Quer dizer, serão financiadas produtoras comunitárias (definidas de forma tautológica), que vão gerar conteúdos comunitários (definidos por critérios de qualidade não específicos) e que não vão poder ser transmitidos por canais comunitários de TV aberta (uma vez que os canais comunitários existentes na TV aberta – aproximadamente uns 15 em todo o país – estão em condição de a-legalidade, uma vez que não contam com as licenças necessárias). É possível considerar que esta política beneficie a TV comunitária como um setor específico do ambiente de mídia, ou de certa forma gera uma propensão à dissolução e falta de especificidade desse setor?

Se analisamos a política pública que está sendo realizada pelo CNTV, em conjunto à não-política que até agora tem demonstrado a Subsecretaria de Telecomunicações (Subtel) do Ministério de Transportes e Telecomunicações do Chile em relação à TV comunitária, parece factível preferir a segunda opção. A lei de TV digital diz que o CNTV só pode financiar a produção de conteúdos comunitários e o “transporte” deles. Porém, não o autoriza a apoiar financeiramente seu processo de acesso a frequências. Para isso, um outro artigo da lei determina que a Subtel pode financiar canais comunitários que prestem ao mesmo tempo serviços de TV e de internet, algo que nem mesmo os funcionários do Fundo de Desenvolvimento das Telecomunicações entendem de que se trata. A demanda por suporte econômico para o acesso a frequências feita pelo setor das emissoras de TV comunitárias ultrapassou os seis anos de discussão da lei. No entanto, o que se deduz do “espírito da lei” e o que foi implementado até agora é que, na verdade, se espera que os canais comunitários se convertam em concessionários com meios de comunicação de terceiros. Ou seja: tornem-se produtores audiovisuais sem acesso a frequências, com produtos que podem ser transmitidos pelas frequências de outros, em troca do pagamento de uma taxa, ou por meio de algum tipo de acordo.
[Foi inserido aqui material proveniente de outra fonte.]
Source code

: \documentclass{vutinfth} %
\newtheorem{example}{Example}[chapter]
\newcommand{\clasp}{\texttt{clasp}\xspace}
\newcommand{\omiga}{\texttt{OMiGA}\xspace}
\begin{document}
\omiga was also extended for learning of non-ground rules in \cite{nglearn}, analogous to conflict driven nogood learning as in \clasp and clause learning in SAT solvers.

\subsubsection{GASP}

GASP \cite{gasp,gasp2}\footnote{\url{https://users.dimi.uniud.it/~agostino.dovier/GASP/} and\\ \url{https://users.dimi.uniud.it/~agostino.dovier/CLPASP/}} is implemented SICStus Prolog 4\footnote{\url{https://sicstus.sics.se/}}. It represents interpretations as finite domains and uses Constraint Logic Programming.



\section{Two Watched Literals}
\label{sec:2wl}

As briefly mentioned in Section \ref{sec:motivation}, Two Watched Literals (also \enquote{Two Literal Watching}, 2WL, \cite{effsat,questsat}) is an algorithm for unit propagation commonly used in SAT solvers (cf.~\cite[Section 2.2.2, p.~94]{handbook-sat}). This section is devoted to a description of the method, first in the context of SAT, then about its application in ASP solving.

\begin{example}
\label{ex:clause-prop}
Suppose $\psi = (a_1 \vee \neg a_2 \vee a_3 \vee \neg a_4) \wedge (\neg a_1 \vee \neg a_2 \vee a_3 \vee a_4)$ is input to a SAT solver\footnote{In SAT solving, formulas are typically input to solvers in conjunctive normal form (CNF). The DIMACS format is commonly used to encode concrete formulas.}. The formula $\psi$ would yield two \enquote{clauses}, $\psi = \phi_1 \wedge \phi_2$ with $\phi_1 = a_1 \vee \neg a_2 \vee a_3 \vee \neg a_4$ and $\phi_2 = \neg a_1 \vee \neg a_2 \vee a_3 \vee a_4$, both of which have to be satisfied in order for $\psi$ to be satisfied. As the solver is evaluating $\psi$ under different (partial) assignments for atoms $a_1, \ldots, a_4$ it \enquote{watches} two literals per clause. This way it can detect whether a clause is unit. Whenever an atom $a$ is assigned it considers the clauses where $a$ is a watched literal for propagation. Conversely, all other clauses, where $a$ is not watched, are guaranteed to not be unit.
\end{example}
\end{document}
Seria necessário que junto à política de financiamento de conteúdos por parte do CNTV, houvesse ao mesmo tempo um apoio ao acesso a frequências pela Subtel. Um exemplo seria desenvolver um plano de outorga e monitoramento de concessões experimentais comunitárias dentro dos próximos cinco anos, que é quando se poderá solicitar frequências locais de caráter comunitário. Canais locais e regionais já tiveram acesso a este tipo de benefícios. É importante garantir a fortaleza do setor comunitário em sua especificidade. Isto implica gerar condições para que possam ter acesso a frequências, o que, por sua parte, terá outros resultados positivos (como a contribuição à distribuição equitativa do espectro radioelétrico e à des-concentração da propriedade dos meios de comunicação).

* Socióloga, doutora em Comunicação com um pós-doutorado em Governo e Políticas Públicas, e professora-assistente do Instituto da Comunicação e Imagem (ICEI) na Universidade do Chile.